[READING PASSAGE]

# Farmall BN



## TimmyATC (May 11, 2010)

Hello,
I am new to the tractor thing but have always wanted to own one. I recently saw a 1947 Farmall BN tractor for sale down the street from me. The tractor appears to be in pretty good condition. The paint looks new, but I did notice a few dings on the hood. It was listed as $1500. I was just curious what the going rate for a 1947 Farmall BN might be? Like I said, this would be my first tractor, so I guess would it also be a good first tractor. I am also interested in doing some restoration work if needed. Thanks!


----------



## keevel (Jul 21, 2009)

Timmy: Sorry this seems so late as a response, but here goes.... "Machinery Pete" in his book "RUST BOOK" relates the following auction prices (these are actual prices paid at auction)
3 Farmall BNs in _FAIR_ condition LOW = $700 High = $1050 . One BN was listed as _GOOD_ condition at $3600. Running condition is important if this is your 1st tractor restore. 
If you have the interest, almost all of the skills required for restoration can be learned as you go.
Hope this helps and good luck.


----------



## Hoodoo Valley (Nov 14, 2006)

TimmyATC said:


> Hello,
> I am new to the tractor thing but have always wanted to own one. I recently saw a 1947 Farmall BN tractor for sale down the street from me. The tractor appears to be in pretty good condition. The paint looks new, but I did notice a few dings on the hood. It was listed as $1500. I was just curious what the going rate for a 1947 Farmall BN might be? Like I said, this would be my first tractor, so I guess would it also be a good first tractor. I am also interested in doing some restoration work if needed. Thanks!


Did you get it?


----------



## ddrob2000 (Jul 6, 2014)

I recently bought a farmall bn in good running condition.. for $1100 
Is this a reasonable price ?


----------

[/READING PASSAGE]
[ENTRIES SUPPLIED]

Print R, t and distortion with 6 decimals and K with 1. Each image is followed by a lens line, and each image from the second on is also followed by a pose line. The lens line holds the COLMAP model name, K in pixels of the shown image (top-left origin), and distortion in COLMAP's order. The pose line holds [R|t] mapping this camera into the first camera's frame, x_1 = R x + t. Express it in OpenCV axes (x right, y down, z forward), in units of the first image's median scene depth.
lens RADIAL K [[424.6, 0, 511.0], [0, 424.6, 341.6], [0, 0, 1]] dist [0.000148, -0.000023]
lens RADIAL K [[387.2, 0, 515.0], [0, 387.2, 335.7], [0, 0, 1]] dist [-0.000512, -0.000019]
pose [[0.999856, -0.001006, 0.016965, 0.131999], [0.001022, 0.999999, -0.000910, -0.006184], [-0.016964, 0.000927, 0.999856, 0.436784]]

[/ENTRIES SUPPLIED]
[ENTRIES SUPPLIED]

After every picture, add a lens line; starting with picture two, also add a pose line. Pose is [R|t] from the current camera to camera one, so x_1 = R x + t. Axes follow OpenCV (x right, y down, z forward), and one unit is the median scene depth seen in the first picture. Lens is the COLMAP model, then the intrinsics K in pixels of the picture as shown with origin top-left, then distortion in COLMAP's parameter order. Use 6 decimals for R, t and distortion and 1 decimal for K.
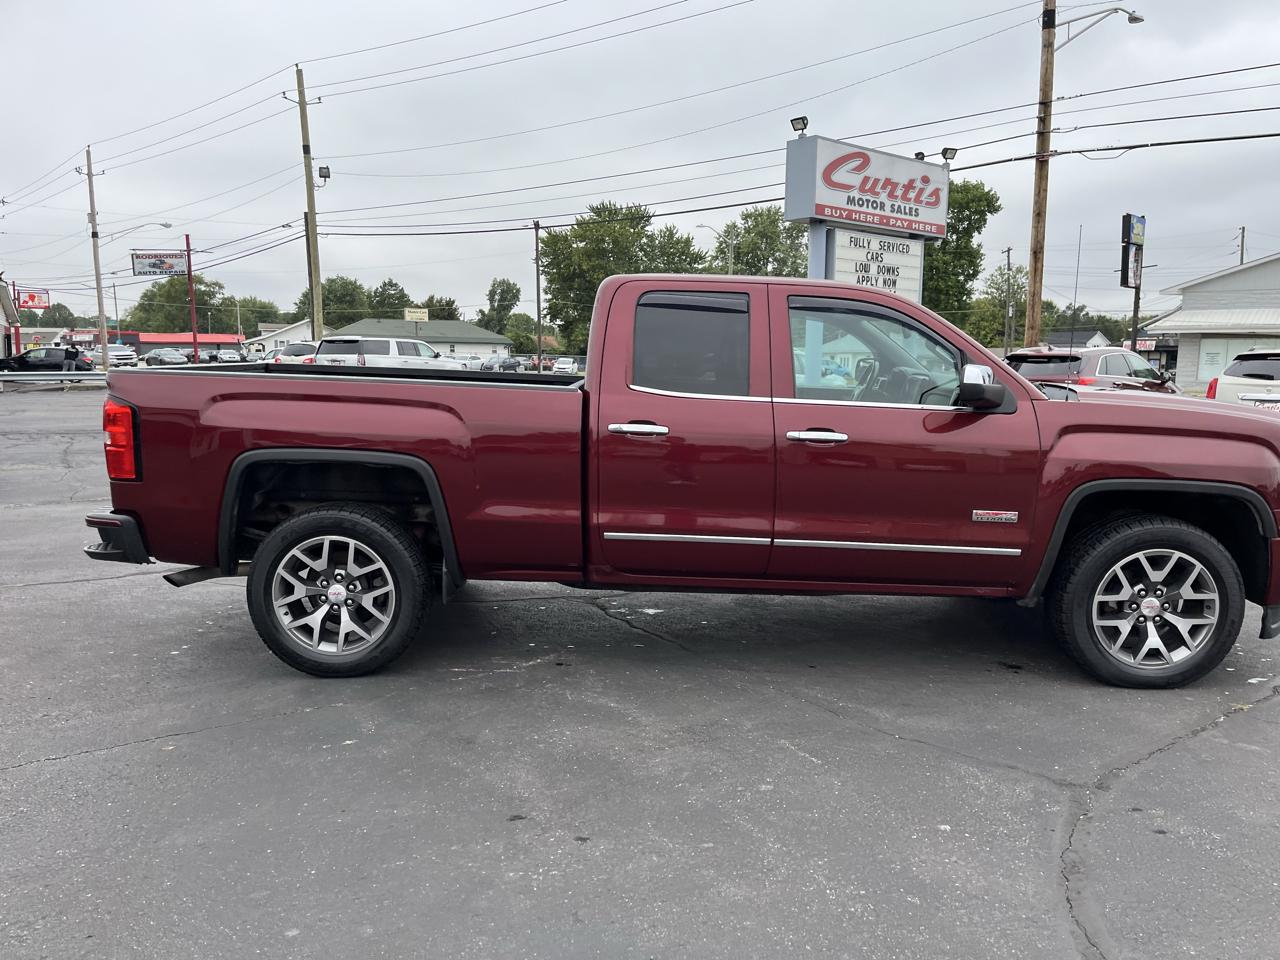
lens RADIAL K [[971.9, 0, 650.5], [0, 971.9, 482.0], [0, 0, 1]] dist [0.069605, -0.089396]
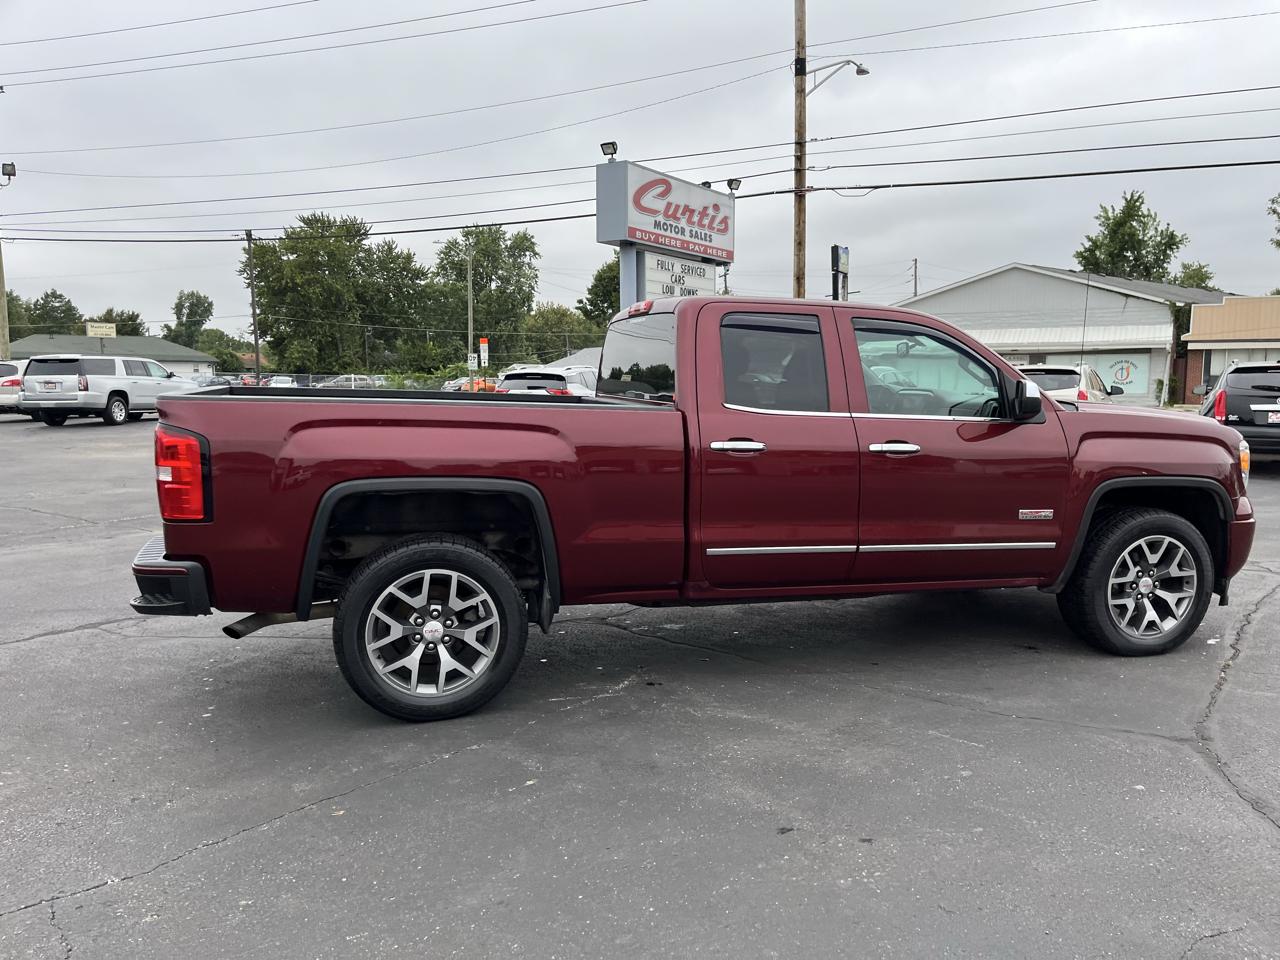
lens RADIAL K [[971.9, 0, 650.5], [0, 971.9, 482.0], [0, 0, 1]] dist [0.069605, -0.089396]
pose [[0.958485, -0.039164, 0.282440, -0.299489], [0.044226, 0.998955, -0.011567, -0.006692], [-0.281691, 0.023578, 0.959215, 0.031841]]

[/ENTRIES SUPPLIED]

Repeat word for word the portion of the Farmall BN forum thread starting with "## TimmyATC (May" and going on through "paid at auction)".

## TimmyATC (May 11, 2010)

Hello,
I am new to the tractor thing but have always wanted to own one. I recently saw a 1947 Farmall BN tractor for sale down the street from me. The tractor appears to be in pretty good condition. The paint looks new, but I did notice a few dings on the hood. It was listed as $1500. I was just curious what the going rate for a 1947 Farmall BN might be? Like I said, this would be my first tractor, so I guess would it also be a good first tractor. I am also interested in doing some restoration work if needed. Thanks!


----------



## keevel (Jul 21, 2009)

Timmy: Sorry this seems so late as a response, but here goes.... "Machinery Pete" in his book "RUST BOOK" relates the following auction prices (these are actual prices paid at auction)